Here it is: Do not act out your mother-issues on me or other old women. I am not your mother, is a correct statement--so stop ACTING OUT on me, please. Have the courage to take up your issues with your own mother. Do not displace your mommy-grudge onto women who have nothing to do with your mother, may not have a damn thing in common with your mother, and in fact, who may not even be mothers themselves.
This post was inspired by various bloggers dissing and ignoring old women in the last couple of months; about 25 incidents total. Some of these incidents were directly addressed by me, and some were not, knowing it would not do any good or just cause more acrimony. I tend to hold radicals more accountable than others, assuming (ha!) that they get things quicker when it comes to stereotyping and discrimination. I was wrong. People see exactly what they want to see, and aging is something that happens to other people who are (of course) older, not to them. (Won't they be in for a surprise?)

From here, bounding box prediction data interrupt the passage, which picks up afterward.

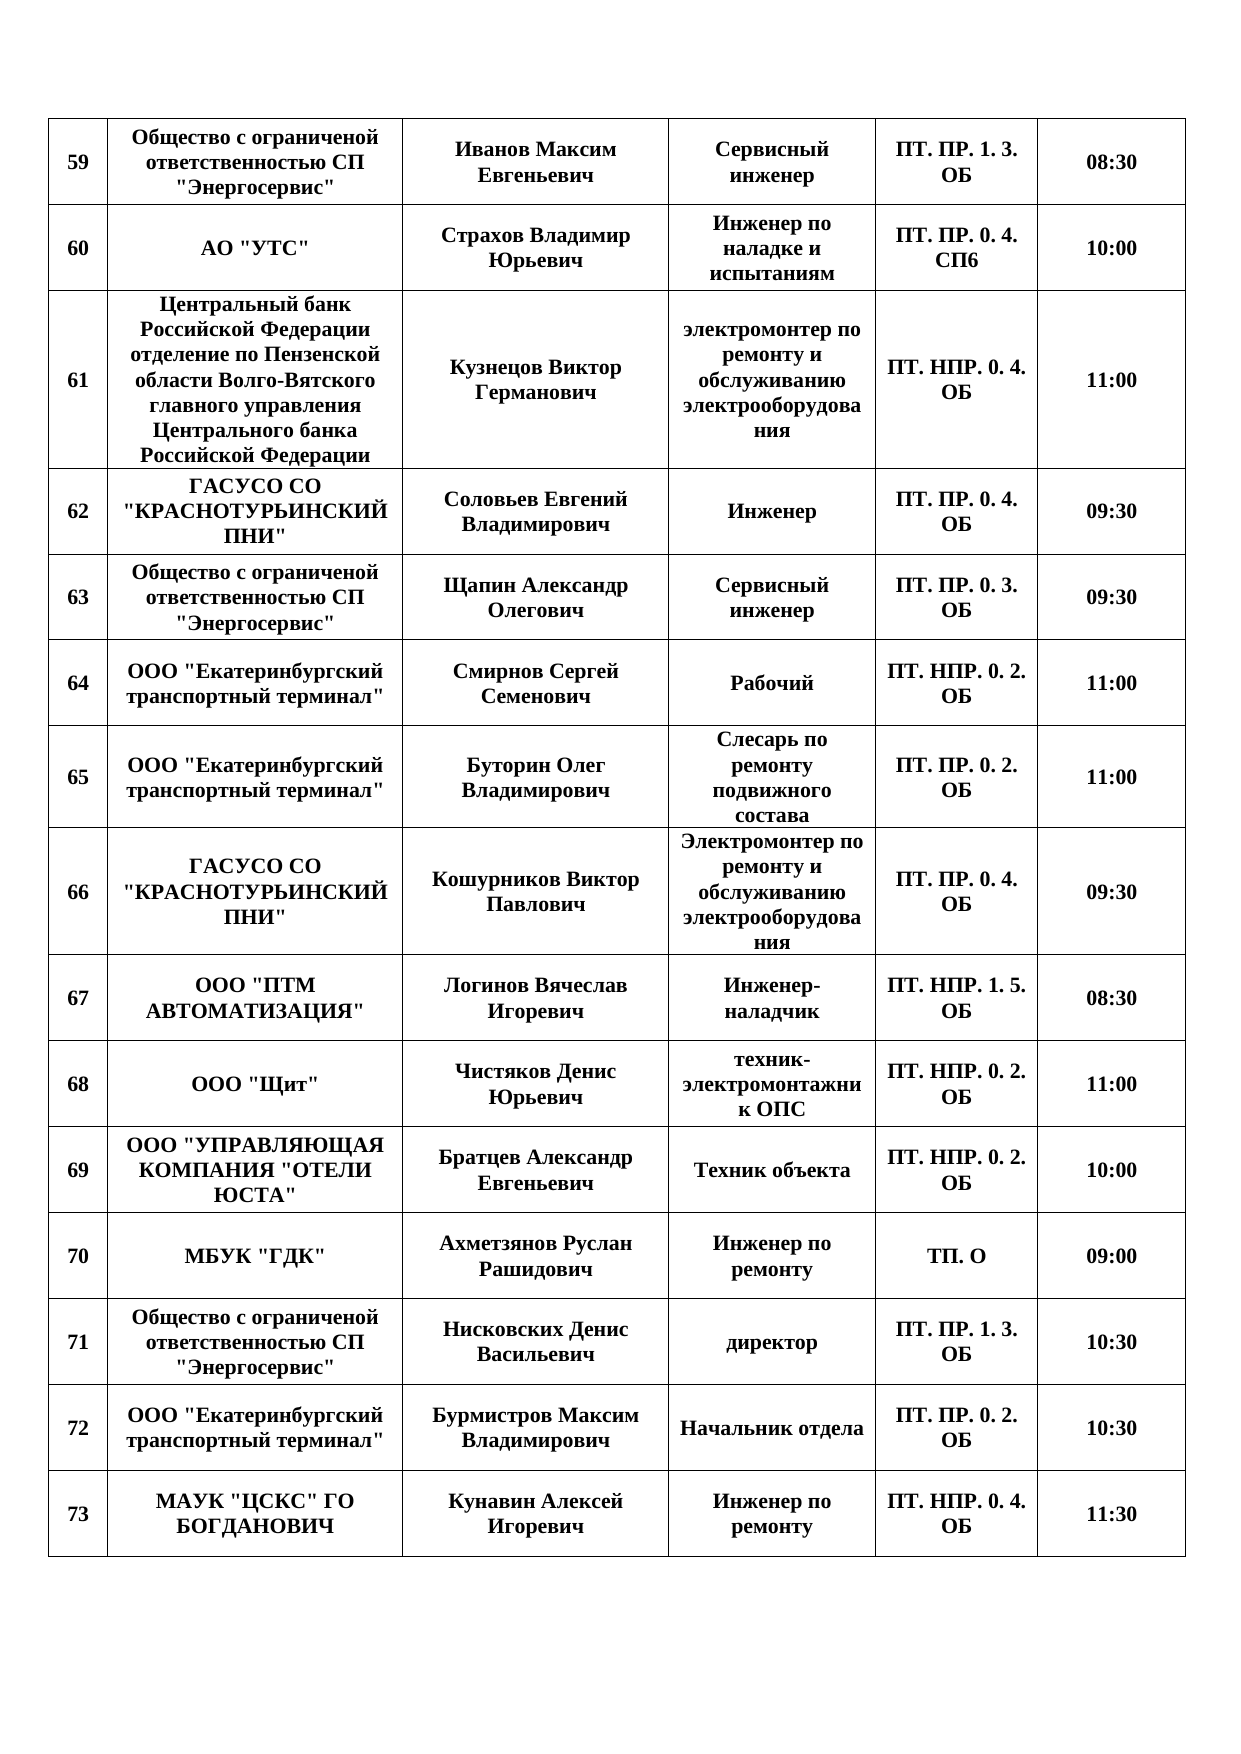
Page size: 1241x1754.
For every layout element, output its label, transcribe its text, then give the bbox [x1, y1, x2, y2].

table_cell ПТ. НПР. 0. 2. ОБ [876, 1041, 1037, 1126]
table_cell ПТ. ПР. 0. 4. ОБ [876, 828, 1037, 954]
table_cell директор [669, 1299, 875, 1384]
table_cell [108, 119, 402, 204]
table_cell 64 [49, 640, 107, 725]
table_cell Ахметзянов Руслан Рашидович [403, 1213, 668, 1298]
table_cell Братцев Александр Евгеньевич [403, 1127, 668, 1212]
table_cell 09:30 [1038, 469, 1185, 553]
table_cell 72 [49, 1385, 107, 1470]
table_cell Инженер-наладчик [669, 955, 875, 1040]
table_cell 68 [49, 1041, 107, 1126]
table_cell техник-электромонтажник ОПС [669, 1041, 875, 1126]
table_cell ПТ. ПР. 1. 3. ОБ [876, 119, 1037, 204]
table_cell Центральный банк Российской Федерации отделение по Пензенской области Волго-Вятского главного управления Центрального банка Российской Федерации [108, 291, 402, 467]
table_cell ПТ. ПР. 0. 4. ОБ [876, 469, 1037, 553]
table_cell ПТ. ПР. 0. 4. СП6 [876, 205, 1037, 290]
table_cell 09:30 [1038, 828, 1185, 954]
table_cell Слесарь по ремонту подвижного состава [669, 726, 875, 827]
table_cell ПТ. НПР. 0. 2. ОБ [876, 640, 1037, 725]
table_cell ООО "ПТМ АВТОМАТИЗАЦИЯ" [108, 955, 402, 1040]
table_cell АО "УТС" [108, 205, 402, 290]
table_cell ООО "Щит" [108, 1041, 402, 1126]
table_cell Электромонтер по ремонту и обслуживанию электрооборудования [669, 828, 875, 954]
table_cell ТП. О [876, 1213, 1037, 1298]
table_cell Общество с ограниченой ответственностью СП "Энергосервис" [108, 555, 402, 639]
table_cell ГАСУСО СО "КРАСНОТУРЬИНСКИЙ ПНИ" [108, 469, 402, 553]
table_cell Сервисный инженер [669, 119, 875, 204]
table_cell ГАСУСО СО "КРАСНОТУРЬИНСКИЙ ПНИ" [108, 828, 402, 954]
table_cell 08:30 [1038, 955, 1185, 1040]
table_cell Смирнов Сергей Семенович [403, 640, 668, 725]
table_cell ПТ. НПР. 0. 4. ОБ [876, 291, 1037, 467]
table_cell Техник объекта [669, 1127, 875, 1212]
table_cell ПТ. ПР. 1. 3. ОБ [876, 1299, 1037, 1384]
table_cell ПТ. НПР. 0. 2. ОБ [876, 1127, 1037, 1212]
table_cell Соловьев Евгений Владимирович [403, 469, 668, 553]
table_cell электромонтер по ремонту и обслуживанию электрооборудования [669, 291, 875, 467]
table_cell 67 [49, 955, 107, 1040]
table_cell Инженер [669, 469, 875, 553]
table_cell 62 [49, 469, 107, 553]
table_cell 70 [49, 1213, 107, 1298]
table_cell 11:00 [1038, 726, 1185, 827]
table_cell 71 [49, 1299, 107, 1384]
table_cell ПТ. ПР. 0. 2. ОБ [876, 1385, 1037, 1470]
table_cell Общество с ограниченой ответственностью СП "Энергосервис" [108, 1299, 402, 1384]
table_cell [108, 1385, 402, 1470]
table_cell ПТ. НПР. 1. 5. ОБ [876, 955, 1037, 1040]
table_cell Нисковских Денис Васильевич [403, 1299, 668, 1384]
table_cell 61 [49, 291, 107, 467]
table_cell 11:00 [1038, 1041, 1185, 1126]
table_cell 10:30 [1038, 1385, 1185, 1470]
table_cell ПТ. ПР. 0. 3. ОБ [876, 555, 1037, 639]
table_cell 11:30 [1038, 1471, 1185, 1556]
table_cell 10:30 [1038, 1299, 1185, 1384]
table_cell МБУК "ГДК" [108, 1213, 402, 1298]
table_cell 73 [49, 1471, 107, 1556]
table_cell Буторин Олег Владимирович [403, 726, 668, 827]
table_cell 60 [49, 205, 107, 290]
table_cell ПТ. ПР. 0. 2. ОБ [876, 726, 1037, 827]
table_cell Щапин Александр Олегович [403, 555, 668, 639]
table_cell Иванов Максим Евгеньевич [403, 119, 668, 204]
table_cell ООО "УПРАВЛЯЮЩАЯ КОМПАНИЯ "ОТЕЛИ ЮСТА" [108, 1127, 402, 1212]
table_cell 09:00 [1038, 1213, 1185, 1298]
table_cell 11:00 [1038, 640, 1185, 725]
table_cell ООО "Екатеринбургский транспортный терминал" [108, 640, 402, 725]
table_cell Начальник отдела [669, 1385, 875, 1470]
table_cell 65 [49, 726, 107, 827]
table_cell Кунавин Алексей Игоревич [403, 1471, 668, 1556]
table_cell 66 [49, 828, 107, 954]
table_cell Бурмистров Максим Владимирович [403, 1385, 668, 1470]
table_cell ПТ. НПР. 0. 4. ОБ [876, 1471, 1037, 1556]
table_cell 10:00 [1038, 1127, 1185, 1212]
table_cell 09:30 [1038, 555, 1185, 639]
table_cell Кошурников Виктор Павлович [403, 828, 668, 954]
table_cell Инженер по ремонту [669, 1471, 875, 1556]
table_cell 08:30 [1038, 119, 1185, 204]
table_cell Сервисный инженер [669, 555, 875, 639]
table_cell 59 [49, 119, 107, 204]
table_cell МАУК "ЦСКС" ГО БОГДАНОВИЧ [108, 1471, 402, 1556]
table_cell Страхов Владимир Юрьевич [403, 205, 668, 290]
table_cell Рабочий [669, 640, 875, 725]
table_cell Логинов Вячеслав Игоревич [403, 955, 668, 1040]
table_cell 63 [49, 555, 107, 639]
table_cell 11:00 [1038, 291, 1185, 467]
table_cell Чистяков Денис Юрьевич [403, 1041, 668, 1126]
table_cell Кузнецов Виктор Германович [403, 291, 668, 467]
table_cell Инженер по ремонту [669, 1213, 875, 1298]
table_cell Инженер по наладке и испытаниям [669, 205, 875, 290]
table_cell 69 [49, 1127, 107, 1212]
table_cell ООО "Екатеринбургский транспортный терминал" [108, 726, 402, 827]
table_cell 10:00 [1038, 205, 1185, 290]
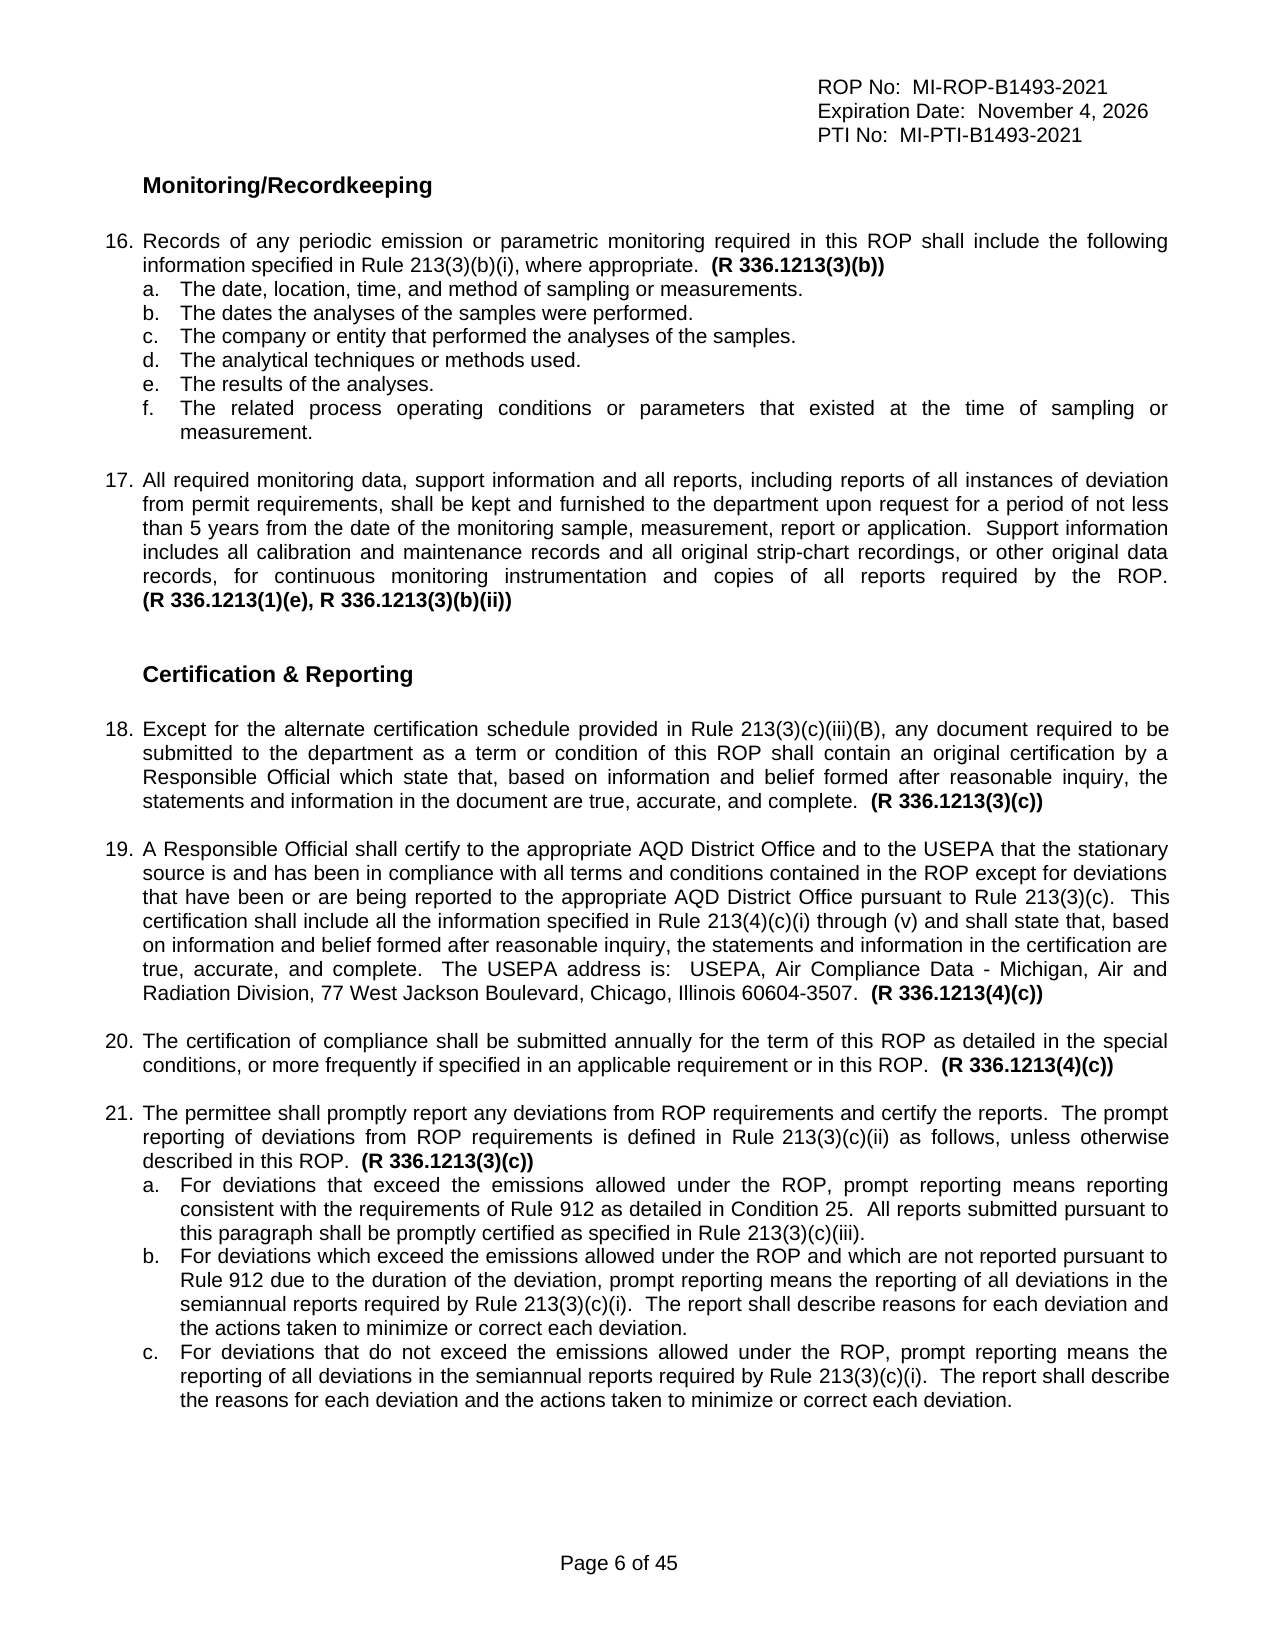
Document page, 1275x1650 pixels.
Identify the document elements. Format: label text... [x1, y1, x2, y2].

list The dates the analyses of the samples were performed. [142, 300, 1170, 324]
list For deviations which exceed the emissions allowed under the ROP and which are not reported pursuant to Rule 912 due to the duration of the deviation, prompt reporting means the reporting of all deviations in the semiannual reports required by Rule 213(3)(c)(i). The report shall describe reasons for each deviation and the actions taken to minimize or correct each deviation. [142, 1244, 1170, 1340]
list For deviations that exceed the emissions allowed under the ROP, prompt reporting means reporting consistent with the requirements of Rule 912 as detailed in Condition 25. All reports submitted pursuant to this paragraph shall be promptly certified as specified in Rule 213(3)(c)(iii). [142, 1172, 1170, 1244]
list The analytical techniques or methods used. [142, 348, 1170, 372]
list The certification of compliance shall be submitted annually for the term of this ROP as detailed in the special conditions, or more frequently if specified in an applicable requirement or in this ROP. (R 336.1213(4)(c)) [105, 1029, 1170, 1077]
list Records of any periodic emission or parametric monitoring required in this ROP shall include the following information specified in Rule 213(3)(b)(i), where appropriate. (R 336.1213(3)(b)) [105, 228, 1170, 276]
list The permittee shall promptly report any deviations from ROP requirements and certify the reports. The prompt reporting of deviations from ROP requirements is defined in Rule 213(3)(c)(ii) as follows, unless otherwise described in this ROP. (R 336.1213(3)(c)) [105, 1101, 1170, 1172]
subtitle Monitoring/Recordkeeping [105, 172, 1170, 198]
list A Responsible Official shall certify to the appropriate AQD District Office and to the USEPA that the stationary source is and has been in compliance with all terms and conditions contained in the ROP except for deviations that have been or are being reported to the appropriate AQD District Office pursuant to Rule 213(3)(c). This certification shall include all the information specified in Rule 213(4)(c)(i) through (v) and shall state that, based on information and belief formed after reasonable inquiry, the statements and information in the certification are true, accurate, and complete. The USEPA address is: USEPA, Air Compliance Data - Michigan, Air and Radiation Division, 77 West Jackson Boulevard, Chicago, Illinois 60604-3507. (R 336.1213(4)(c)) [105, 837, 1170, 1005]
subtitle Certification & Reporting [105, 661, 1170, 687]
list The related process operating conditions or parameters that existed at the time of sampling or measurement. [142, 396, 1170, 444]
list For deviations that do not exceed the emissions allowed under the ROP, prompt reporting means the reporting of all deviations in the semiannual reports required by Rule 213(3)(c)(i). The report shall describe the reasons for each deviation and the actions taken to minimize or correct each deviation. [142, 1340, 1170, 1412]
list The results of the analyses. [142, 372, 1170, 396]
list All required monitoring data, support information and all reports, including reports of all instances of deviation from permit requirements, shall be kept and furnished to the department upon request for a period of not less than 5 years from the date of the monitoring sample, measurement, report or application. Support information includes all calibration and maintenance records and all original strip-chart recordings, or other original data records, for continuous monitoring instrumentation and copies of all reports required by the ROP. (R 336.1213(1)(e), R 336.1213(3)(b)(ii)) [105, 468, 1170, 612]
list The date, location, time, and method of sampling or measurements. [142, 276, 1170, 300]
list The company or entity that performed the analyses of the samples. [142, 324, 1170, 348]
list Except for the alternate certification schedule provided in Rule 213(3)(c)(iii)(B), any document required to be submitted to the department as a term or condition of this ROP shall contain an original certification by a Responsible Official which state that, based on information and belief formed after reasonable inquiry, the statements and information in the document are true, accurate, and complete. (R 336.1213(3)(c)) [105, 717, 1170, 813]
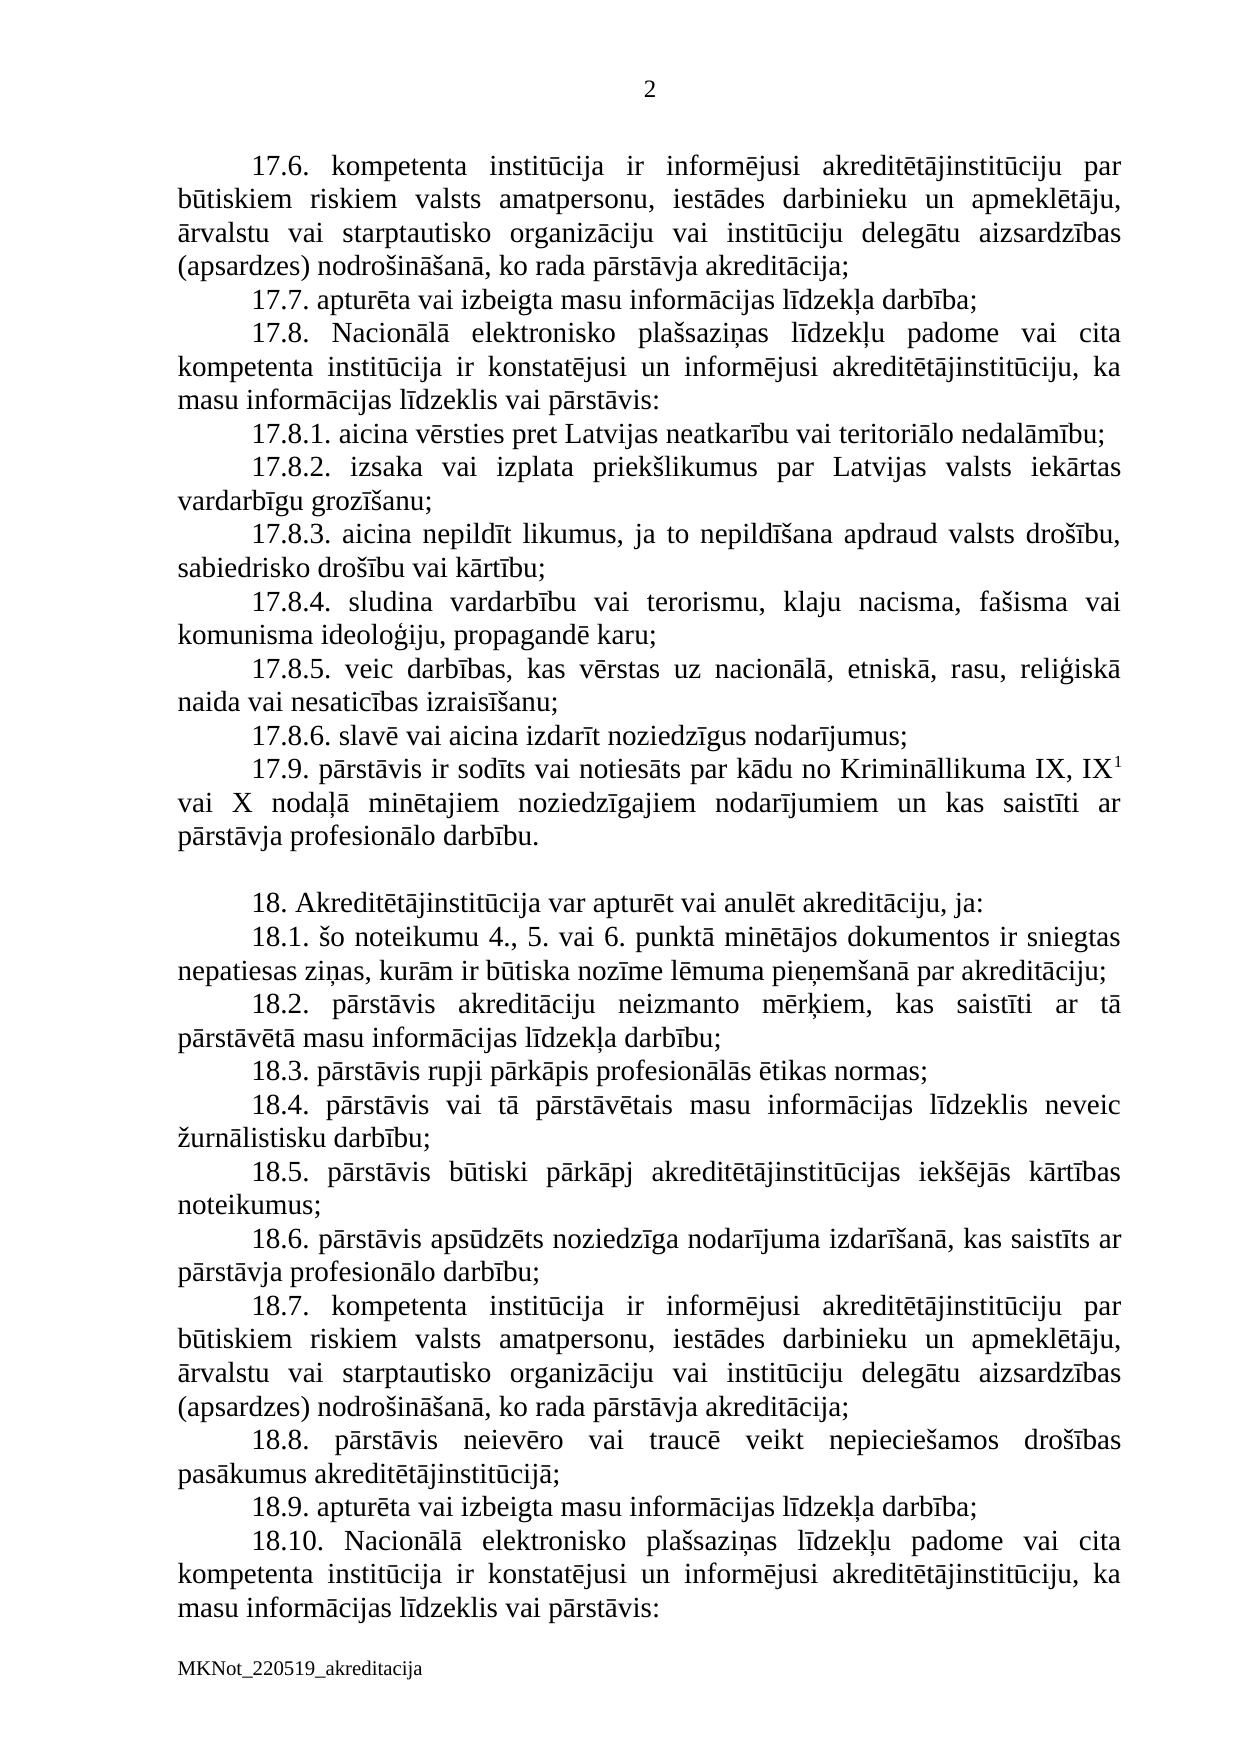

Someday, calling yourself a GIRL will seem comical, so if that word is a hyphenated part of your political identity, you might want to reconsider.
And as for the Allied Media Conference, as it was with the Women, Action and Media conference, I will be watching the YouTube videos and counting gray heads. If I see, like, three or four (or none), I will notice and comment on your deliberate exclusion.
At the 1979 National Women’s Studies conference, Barbara Smith (of the Combahee River Collective) memorably stated: "Feminism is the political theory and practice to free all women: women of color, working-class women, poor women. Anything less than this is not feminism, but merely female self-aggrandizement."
Well, she left a few people out of that statement (see above), but I get the point. I got it then, too. Some people need to get it NOW, like really get it.